LinuxQuestions.org - create file list: SED inline vs SED standalone, enormous speed difference

- Linux - Newbie (https://www.linuxquestions.org/questions/linux-newbie-8/)

- - create file list: SED inline vs SED standalone, enormous speed difference (https://www.linuxquestions.org/questions/linux-newbie-8/create-file-list-sed-inline-vs-sed-standalone-enormous-speed-difference-4175475456/)

create file list: SED inline vs SED standalone, enormous speed difference

Hello to all the community

I've created this one line command, script, to create files lists, that works, though

Code:

ls -R1 /rootpathname/ | while read l; do case $l in *:) d=${l%:};; "") d=;; *) echo "$d/$l";; esac; done > /tmp/filelistname.txt

since I do use it with disks mounted under /media (ubuntu), the files-lists increases in size since at the begin of every line, there is the

Code:

/media/volumename

string

so I've added some sed, but the speed slowed down in a terrible manner, hundreds times slower

here it is the code, though... and it works

Code:

ls -R1 /media/MAC01/ | while read l; do case $l in *:) d=${l%:};; "") d=;; *) echo $d/$l | sed 's/\/media\/MAC01//';; esac; done >  /tmp/MAC01-file-list.txt

but this command will take ages against doing it into two steps

Code:

ls -R1 /media/MAC01/ | while read l; do case $l in *:) d=${l%:};; "") d=;; *) echo "$d/$l";; esac; done > /tmp/MAC01-file-list.txt

followed by

Code:

sed 's/\/media\/MAC01//' /tmp/MAC01-file-list.txt > /tmp/MAC01-file-list-cleaned.txt

literally some seconds against many minutes (this drive contains more than 400.000 files, which mean that its files lists' length, is more than 400.000 lines)

Do any of you have an technical explanation about this enormous speed difference?

Have I placed the sed command in a wrong position?

Thank you for hinting

Cor

Maybe the command substitution technique could help increasing the speed,

since they write it extracts the stdout of a command, then assigns it to a variable using the = operator.

but I don't find any reference that I could understand to apply it to the above "slow" script.

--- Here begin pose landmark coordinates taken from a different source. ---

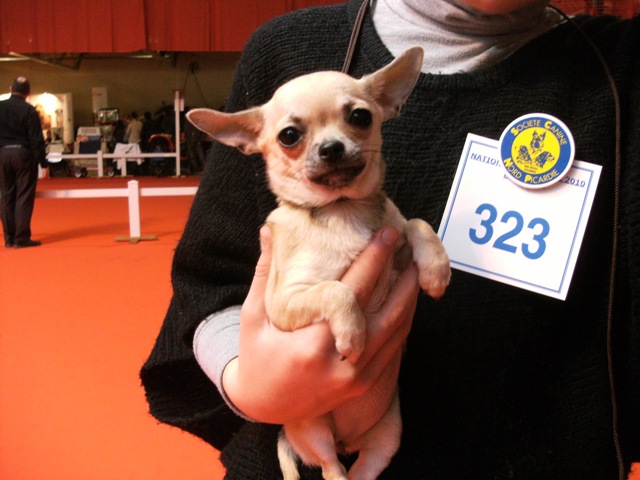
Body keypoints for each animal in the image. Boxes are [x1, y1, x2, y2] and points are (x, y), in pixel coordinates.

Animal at [187, 46, 450, 480]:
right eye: (289, 136)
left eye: (360, 117)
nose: (331, 148)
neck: (342, 211)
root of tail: (347, 441)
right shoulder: (286, 302)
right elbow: (337, 289)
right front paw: (353, 334)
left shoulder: (393, 239)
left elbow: (415, 223)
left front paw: (436, 268)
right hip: (315, 430)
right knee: (330, 470)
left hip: (386, 439)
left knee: (361, 472)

Seems like a awfully complicated way of producing a file list.
Can't you just use 'find'?

Code:

find "/media/MAC01/" -type f -printf "%P\n" | sort > filelist.txt

(the %P format code will strip off the /media/MAC01/ prefix, so no need for any sed'ing)

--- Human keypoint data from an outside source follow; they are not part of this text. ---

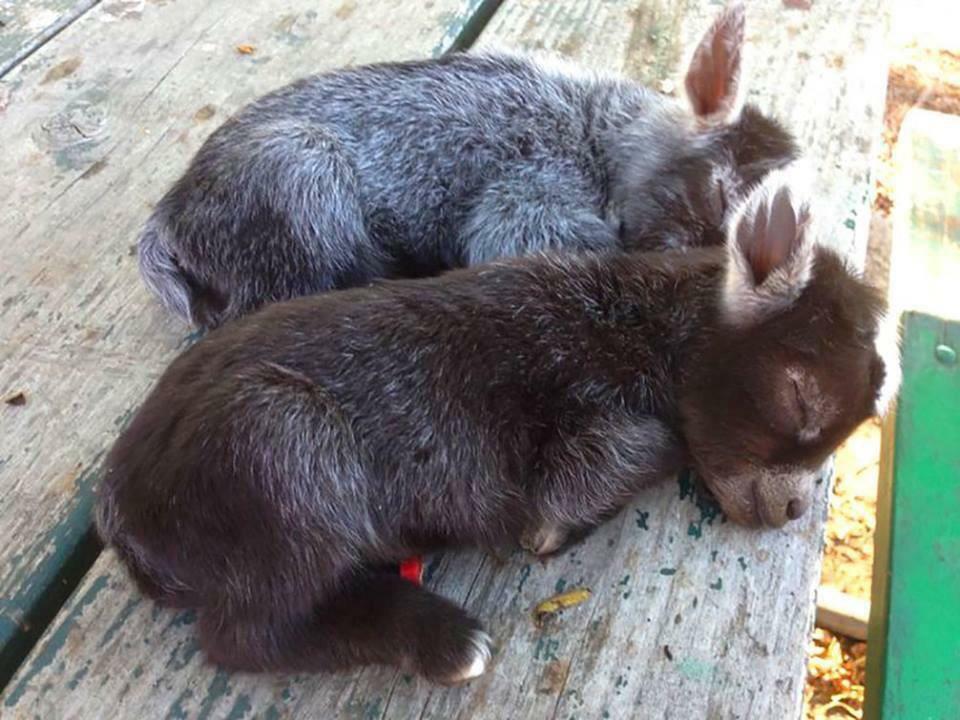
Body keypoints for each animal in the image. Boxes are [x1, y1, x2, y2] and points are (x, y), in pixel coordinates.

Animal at [97, 165, 900, 688]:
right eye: (799, 400)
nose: (793, 508)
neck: (645, 328)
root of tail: (124, 515)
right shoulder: (588, 430)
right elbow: (623, 460)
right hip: (281, 449)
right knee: (244, 637)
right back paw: (445, 640)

The reason your code is so slow is because you placed the call to sed within the body of the loop, so you're asking it to start 400,000 instances of sed, one after the other.

thank you GazL

it works and it is fast

searching I've also found this command

Code:

find . > filelist.txt

it must be run from the root of the tree you want to create the filelist.

to only count the files in a tree , the output could be piped to wc, like this find . | wc -l

Cor

Please remember to mark as SOLVED once you have a solution